Gewiß Albert ist der beste Mensch unter dem Himmel. Ich habe gestern eine wunderbare Scene mit ihm gehabt. Ich kam zu ihm um Abschied von ihm zu nehmen; denn mich wandelte die Lust an in’s Gebirge zu reiten, von woher ich dir auch jetzt schreibe und wie ich in der Stube auf und ab gehe, fallen mir seine Pistolen in die Augen. Borge mir die Pistolen, sagte ich, zu meiner Reise. Meinetwegen, sagte er, wenn du dir die Mühe nehmen willst sie zu laden; bey mir hängen sie nur pro forma. Ich nahm eine herunter, und er fuhr fort: Seit mir meine Vorsicht einen so unartigen Streich gespielt hat, mag ich mit dem Zeuge nichts mehr zu thun haben. – Ich war neugierig die Geschichte zu wissen – Ich hielt mich, erzählte er, wohl ein Vierteljahr auf dem Lande bey einem Freunde auf, hatte ein paar Terzerolen ungeladen und schlief ruhig. Einmal an einem regnichten Nachmittage, da ich müßig sitze, weiß ich nicht wie mir einfällt: wir könnten überfallen werden, wir könnten die Terzerolen nöthig haben und könnten – du weißt ja wie das ist – Ich gab sie dem Bedienten sie zu putzen und zu laden; und der dahlt mit den Mädchen, will sie erschrecken, und Gott weiß wie, das Gewehr geht los, da der Ladstock noch drin steckt und schießt den Ladstock einem Mädchen zur Maus herein an der rechten Hand, und zerschlägt ihr den Daumen. Da hatte ich das Lamentiren, und die Cur zu bezahlen oben drein, und seit der Zeit laß ich alles Gewehr ungeladen. Lieber Schatz, was ist Vorsicht? die Gefahr läßt sich nicht auslernen! Zwar – Nun weißt du, daß ich den Menschen sehr lieb habe bis auf seine Zwar; denn versteht sich’s nicht von selbst, daß jeder allgemeine Satz Ausnahmen leidet? Aber so rechtfertig ist der Mensch! wann er glaubt etwas übereiltes, allgemeines, halbwahres gesagt zu haben: so hört er dir nicht auf zu limitiren, zu modificiren und ab und zu zu thun, bis zuletzt gar nichts mehr an der Sache ist. Und bey diesem Anlaß kam er sehr tief in Text: ich hörte endlich gar nicht weiter auf ihn, verfiel in Grillen, und mit einer auffallenden Geberde, druckte ich mir die Mündung der Pistole über’s rechte Aug an die Stirn. – Pfuy! sagte Albert indem er mir die Pistole herabzog, was soll das? – Sie ist nicht geladen, sagte ich. – Und auch so, was soll’s? versetzte er ungeduldig. Ich kann mir nicht vorstellen, wie ein Mensch so thöricht seyn kann sich zu erschießen; der bloße Gedanke erregt mir Widerwillen.

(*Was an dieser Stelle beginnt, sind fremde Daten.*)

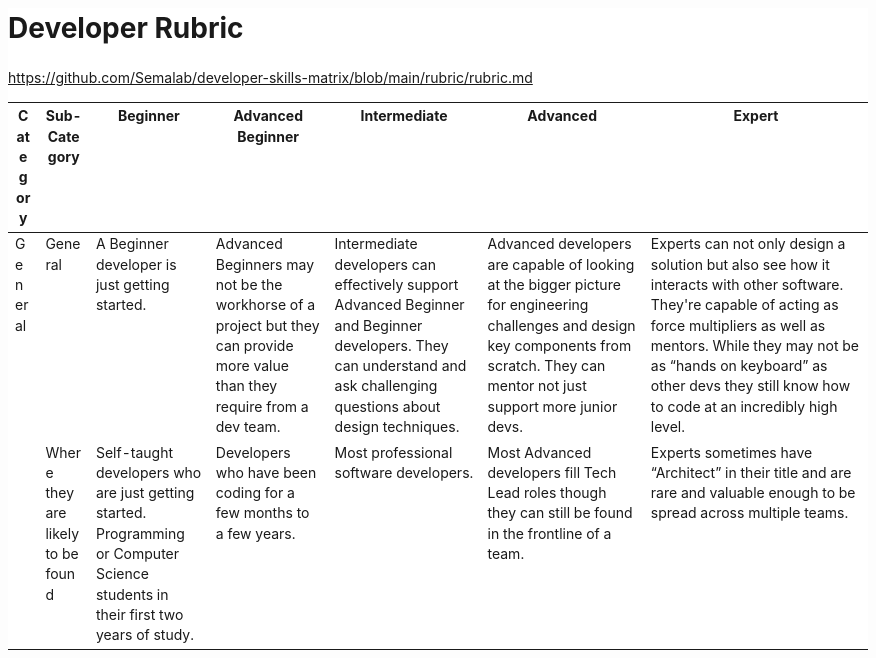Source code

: # Developer Rubric

<https://github.com/Semalab/developer-skills-matrix/blob/main/rubric/rubric.md>

| Category             | Sub-Category                                        | Beginner                                                                                                                                                                                 | Advanced Beginner                                                                                                                                                                                               | Intermediate                                                                                                                                                                                                                                                    | Advanced                                                                                                                                                                                                                                                                                                                            | Expert                                                                                                                                                                                                                                                                                                                                                                                                                |
| -------------------- | --------------------------------------------------- | ---------------------------------------------------------------------------------------------------------------------------------------------------------------------------------------- | --------------------------------------------------------------------------------------------------------------------------------------------------------------------------------------------------------------- | --------------------------------------------------------------------------------------------------------------------------------------------------------------------------------------------------------------------------------------------------------------- | ----------------------------------------------------------------------------------------------------------------------------------------------------------------------------------------------------------------------------------------------------------------------------------------------------------------------------------- | --------------------------------------------------------------------------------------------------------------------------------------------------------------------------------------------------------------------------------------------------------------------------------------------------------------------------------------------------------------------------------------------------------------------- |
| General              | General                                             | A Beginner developer is just getting started.                                                                                                                                            | Advanced Beginners may not be the workhorse of a project but they can provide more value than they require from a dev team.                                                                                    | Intermediate developers can effectively support Advanced Beginner and Beginner developers. They can understand and ask challenging questions about design techniques.                                                                                           | Advanced developers are capable of looking at the bigger picture for engineering challenges and design key components from scratch. They can mentor not just support more junior devs.                                                                                                                                            | Experts can not only design a solution but also see how it interacts with other software. They're capable of acting as force multipliers as well as mentors. While they may not be as “hands on keyboard” as other devs they still know how to code at an incredibly high level.                                                                                                                                      |
|                      | Where they are likely to be found                   | Self-taught developers who are just getting started. Programming or Computer Science students in their first two years of study.                                                         | Developers who have been coding for a few months to a few years.                                                                                                                                                | Most professional software developers.                                                                                                                                                                                                                          | Most Advanced developers fill Tech Lead roles though they can still be found in the frontline of a team.                                                                                                                                                                                                                           | Experts sometimes have “Architect” in their title and are rare and valuable enough to be spread across multiple teams.                                                                                                                                                                                                                                                                                                |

Daß ihr Menschen, rief ich aus, um von einer Sache zu reden, gleich sprechen müßt, das ist thöricht, das ist klug, das ist gut, das ist bös! Und was will das alles heissen? Habt ihr deswegen die inneren Verhältnisse einer Handlung erforscht? wißt ihr mit Bestimmtheit die Ursachen zu entwickeln, warum sie geschah, warum sie geschehen mußte. Hättet ihr das, ihr würdet nicht so eilfertig mit euren Urtheilen seyn.

Du wirst mir zugeben, sagte Albert, daß gewisse Handlungen lasterhaft bleiben, sie mögen geschehen aus welchem Beweggrunde sie wollen.

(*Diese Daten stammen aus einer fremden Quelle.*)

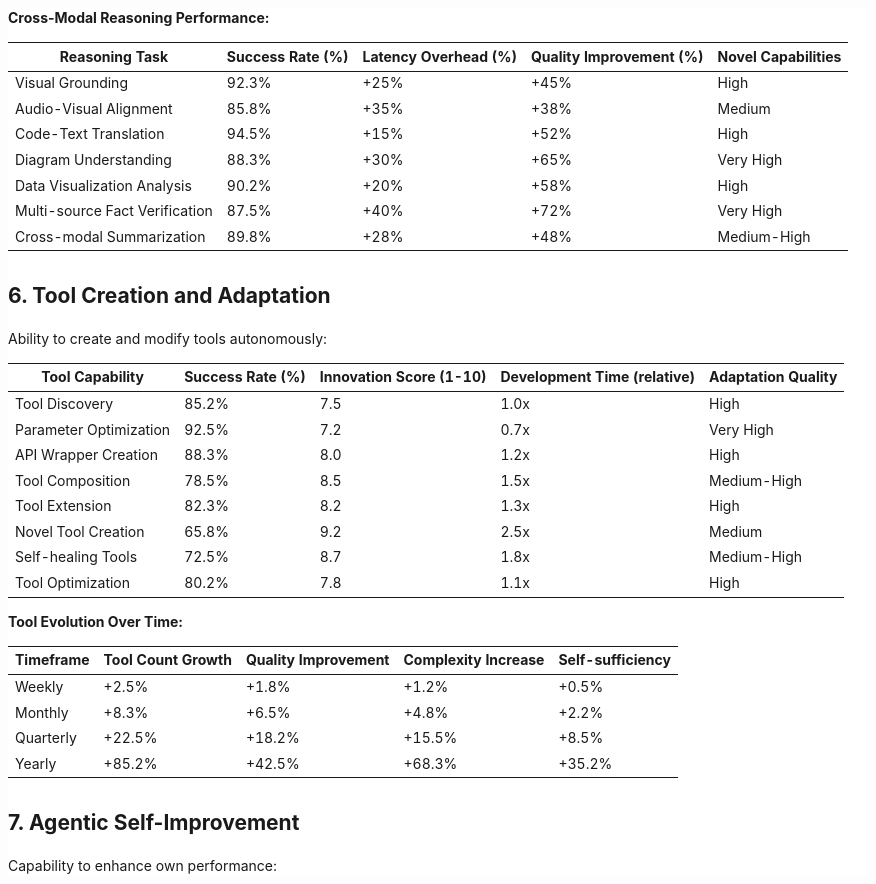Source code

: **Cross-Modal Reasoning Performance:**

| Reasoning Task | Success Rate (%) | Latency Overhead (%) | Quality Improvement (%) | Novel Capabilities |
|----------------|-----------------|----------------------|-------------------------|-------------------|
| Visual Grounding | 92.3% | +25% | +45% | High |
| Audio-Visual Alignment | 85.8% | +35% | +38% | Medium |
| Code-Text Translation | 94.5% | +15% | +52% | High |
| Diagram Understanding | 88.3% | +30% | +65% | Very High |
| Data Visualization Analysis | 90.2% | +20% | +58% | High |
| Multi-source Fact Verification | 87.5% | +40% | +72% | Very High |
| Cross-modal Summarization | 89.8% | +28% | +48% | Medium-High |

## 6. Tool Creation and Adaptation

Ability to create and modify tools autonomously:

| Tool Capability | Success Rate (%) | Innovation Score (1-10) | Development Time (relative) | Adaptation Quality |
|-----------------|-----------------|--------------------------|---------------------------|-------------------|
| Tool Discovery | 85.2% | 7.5 | 1.0x | High |
| Parameter Optimization | 92.5% | 7.2 | 0.7x | Very High |
| API Wrapper Creation | 88.3% | 8.0 | 1.2x | High |
| Tool Composition | 78.5% | 8.5 | 1.5x | Medium-High |
| Tool Extension | 82.3% | 8.2 | 1.3x | High |
| Novel Tool Creation | 65.8% | 9.2 | 2.5x | Medium |
| Self-healing Tools | 72.5% | 8.7 | 1.8x | Medium-High |
| Tool Optimization | 80.2% | 7.8 | 1.1x | High |

**Tool Evolution Over Time:**

| Timeframe | Tool Count Growth | Quality Improvement | Complexity Increase | Self-sufficiency |
|-----------|-------------------|---------------------|---------------------|------------------|
| Weekly | +2.5% | +1.8% | +1.2% | +0.5% |
| Monthly | +8.3% | +6.5% | +4.8% | +2.2% |
| Quarterly | +22.5% | +18.2% | +15.5% | +8.5% |
| Yearly | +85.2% | +42.5% | +68.3% | +35.2% |

## 7. Agentic Self-Improvement

Capability to enhance own performance:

Ich zuckte die Achseln und gab’s ihm zu. Doch, mein Lieber, fuhr ich fort, finden sich auch hier einige Ausnahmen. Es ist wahr, der Diebstahl ist ein Laster: aber der Mensch, der, um sich und die Seinigen vom gegenwertigen Hungertode zu erretten, auf Raub ausgeht, verdient der Mitleiden oder Strafe? Wer hebt den ersten Stein auf gegen den Ehemann, der im gerechten Zorne sein untreues Weib und ihren nichtswürdigen Verführer aufopfert? Gegen das Mädchen das in einer wonnevollen Stunde sich in den unaufhaltsamen Freuden der Liebe verliert? Unsere Gesetze selbst, diese kaltblütige Pedanten lassen sich rühren und halten ihre Strafe zurück.